Reproduction Analysis: Reflections on Conducting A Reproduction Analysis
The process of conducting a reanalysis of Chakraborty’s (2021) study has taught me the importance of clear methodology, particularly in regard to data acquisition, cleaning, analysis, and visualization. While communicating research results in an accessible format for diverse audiences is critical to ensure the dissemination of results, it is simultaneously just as important to document research methods to ensure that future researchers can build upon scientific knowledge and test the validity of methods and findings. One means to make science more transparent is through clear documentation of source code, data sources, and analytical methods, particularly if the analysis and documentation occur on open source platforms. Working in an open source environment can assist in fostering an environment of communal scientific production, where scientific legitimacy comes from knowledge being tested by peers in a scientific community.

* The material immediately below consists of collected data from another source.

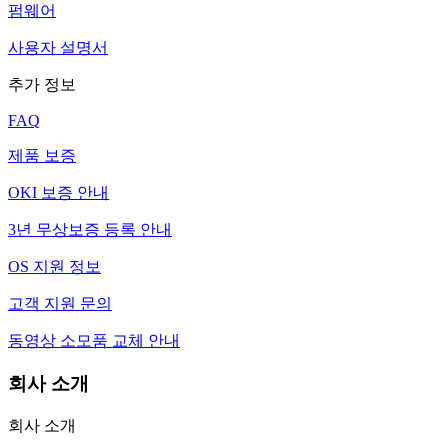
펌웨어
사용자 설명서
추가 정보
FAQ
제품 보증
OKI 보증 안내
3년 무상보증 등록 안내
OS 지원 정보
고객 지원 문의
동영상 소모품 교체 안내
회사 소개
회사 소개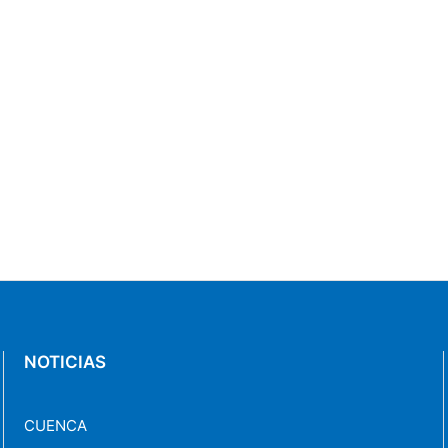
NOTICIAS
CUENCA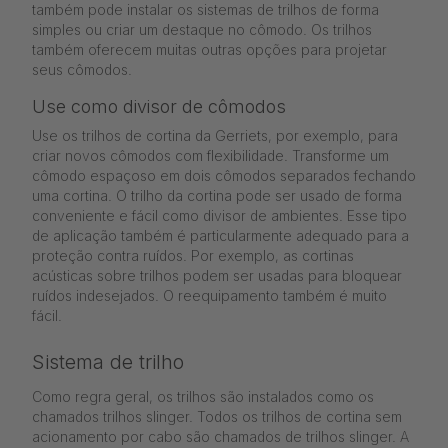
também pode instalar os sistemas de trilhos de forma
simples ou criar um destaque no cômodo. Os trilhos
também oferecem muitas outras opções para projetar
seus cômodos.
Use como divisor de cômodos
Use os trilhos de cortina da Gerriets, por exemplo, para
criar novos cômodos com flexibilidade. Transforme um
cômodo espaçoso em dois cômodos separados fechando
uma cortina. O trilho da cortina pode ser usado de forma
conveniente e fácil como divisor de ambientes. Esse tipo
de aplicação também é particularmente adequado para a
proteção contra ruídos. Por exemplo, as cortinas
acústicas sobre trilhos podem ser usadas para bloquear
ruídos indesejados. O reequipamento também é muito
fácil.
Sistema de trilho
Como regra geral, os trilhos são instalados como os
chamados trilhos slinger. Todos os trilhos de cortina sem
acionamento por cabo são chamados de trilhos slinger. A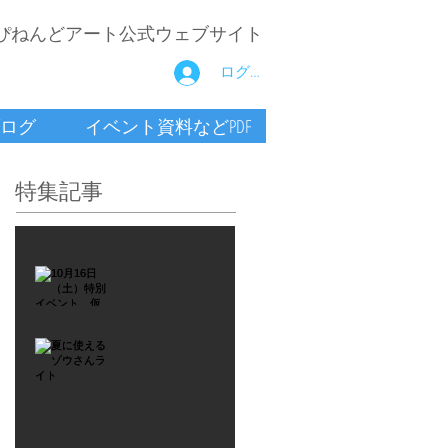
ぴねんどアート公式ウェブサイト
ログイン
ログ
イベント資料などPDF
特集記事
2021年9月26日
10月16
日
（土）
2021年7月6日
特別イ
夏に使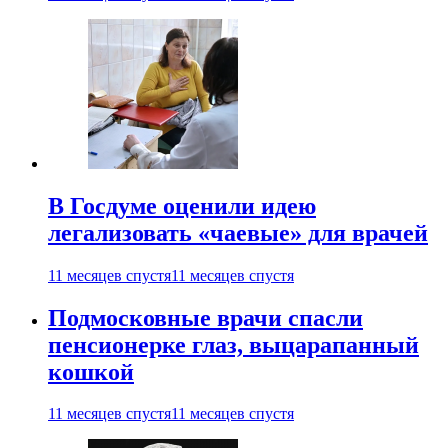
В Госдуме оценили идею
легализовать «чаевые» для врачей
11 месяцев спустя
11 месяцев спустя
Подмосковные врачи спасли
пенсионерке глаз, выцарапанный
кошкой
11 месяцев спустя
11 месяцев спустя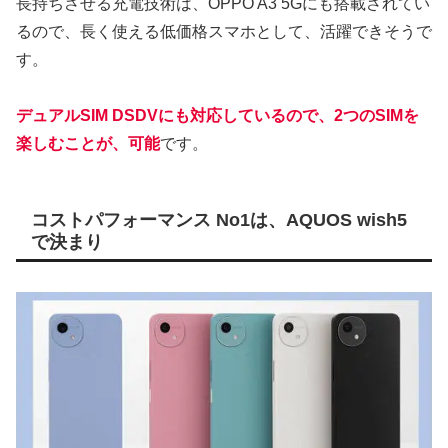
長持ちさせる充電技術は、OPPO A3 5Gにも搭載されてい
るので、長く使える低価格スマホとして、活躍できそうで
す。
デュアルSIM DSDVにも対応しているので、2つのSIMを
楽しむことが、可能
です。
コストパフォーマンス No1は、AQUOS wish5
で決まり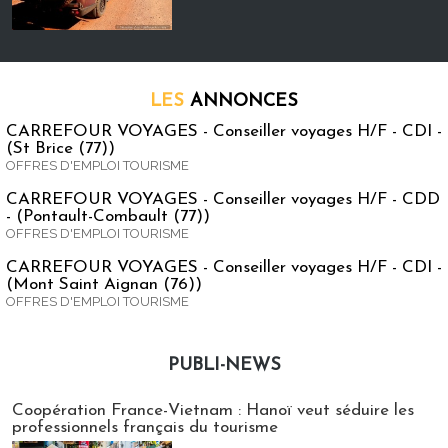
LES
ANNONCES
CARREFOUR VOYAGES - Conseiller voyages H/F - CDI -
(St Brice (77))
OFFRES D'EMPLOI TOURISME
CARREFOUR VOYAGES - Conseiller voyages H/F - CDD
- (Pontault-Combault (77))
OFFRES D'EMPLOI TOURISME
CARREFOUR VOYAGES - Conseiller voyages H/F - CDI -
(Mont Saint Aignan (76))
OFFRES D'EMPLOI TOURISME
PUBLI-NEWS
Publi-news
Coopération France-Vietnam : Hanoï veut séduire les
professionnels français du tourisme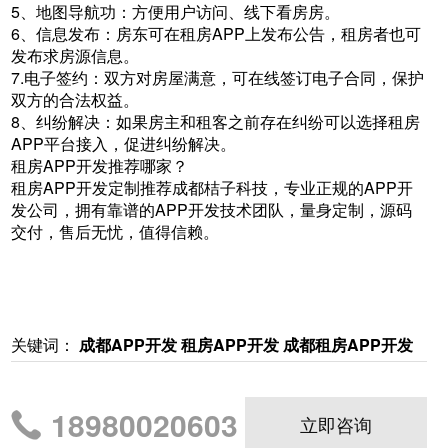
5、地图导航功：方便用户访问、线下看房房。
6、信息发布：房东可在租房APP上发布公告，租房者也可
发布求房源信息。
7.电子签约：双方对房屋满意，可在线签订电子合同，保护
双方的合法权益。
8、纠纷解决：如果房主和租客之前存在纠纷可以选择租房
APP平台接入，促进纠纷解决。
租房APP开发推荐哪家？
租房APP开发定制推荐成都桔子科技，专业正规的APP开
发公司，拥有靠谱的APP开发技术团队，量身定制，源码
交付，售后无忧，值得信赖。
关键词：
成都APP开发
租房APP开发
成都租房APP开发
18980020603
立即咨询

In working on a reanalysis of Chakraborty’s (2021) I contributed most substantially to editing data visualization of maps to improve the cohesion and more effectively convey results of the report. For example, I added a series of five maps that compare the geographic distribution of people with disabilities by race. In addition, I assisted with data table formatting, restructuring the discussion, adding a section on areas for improvement in the study design, and adding a conclusion to the reproduction analysis manuscript.
The reproduction analysis intentionally deviated slightly from the original study in order to conduct robustness tests on the results of the original analysis and to use an Open Source computational environment (R Studio). In addition to these planned deviations in the reproduction analysis, there were a handful of deviations from the original analysis in the reproduction, including: the calculation of bivariate tests, results comparing SaTScan and SpatialEpi Packages, mapping disability rates, and missing data errors. Additional details on the deviations can be found in an appendix below. In sum, working on this reproduction demonstrated the challenges of conducting a reproduction analysis even when the original data and methods were available. Findings from this experience highlight the importance of ensuring that scientific research is done in an equitable and reproducible manner to ensure the validity of findings.